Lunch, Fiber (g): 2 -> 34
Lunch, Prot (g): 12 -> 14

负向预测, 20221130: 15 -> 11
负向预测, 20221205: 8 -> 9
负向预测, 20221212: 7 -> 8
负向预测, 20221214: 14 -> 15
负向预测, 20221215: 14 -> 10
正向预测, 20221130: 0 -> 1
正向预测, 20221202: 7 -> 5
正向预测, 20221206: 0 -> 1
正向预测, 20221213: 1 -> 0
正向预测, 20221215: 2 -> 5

» **Required action**:
Beginning with the line containing "正向预测, 20221206: 0 -> 1", repeat each line of the listing above, exactly, through the last one, and stop there.

» **Task response**:
正向预测, 20221206: 0 -> 1
正向预测, 20221213: 1 -> 0
正向预测, 20221215: 2 -> 5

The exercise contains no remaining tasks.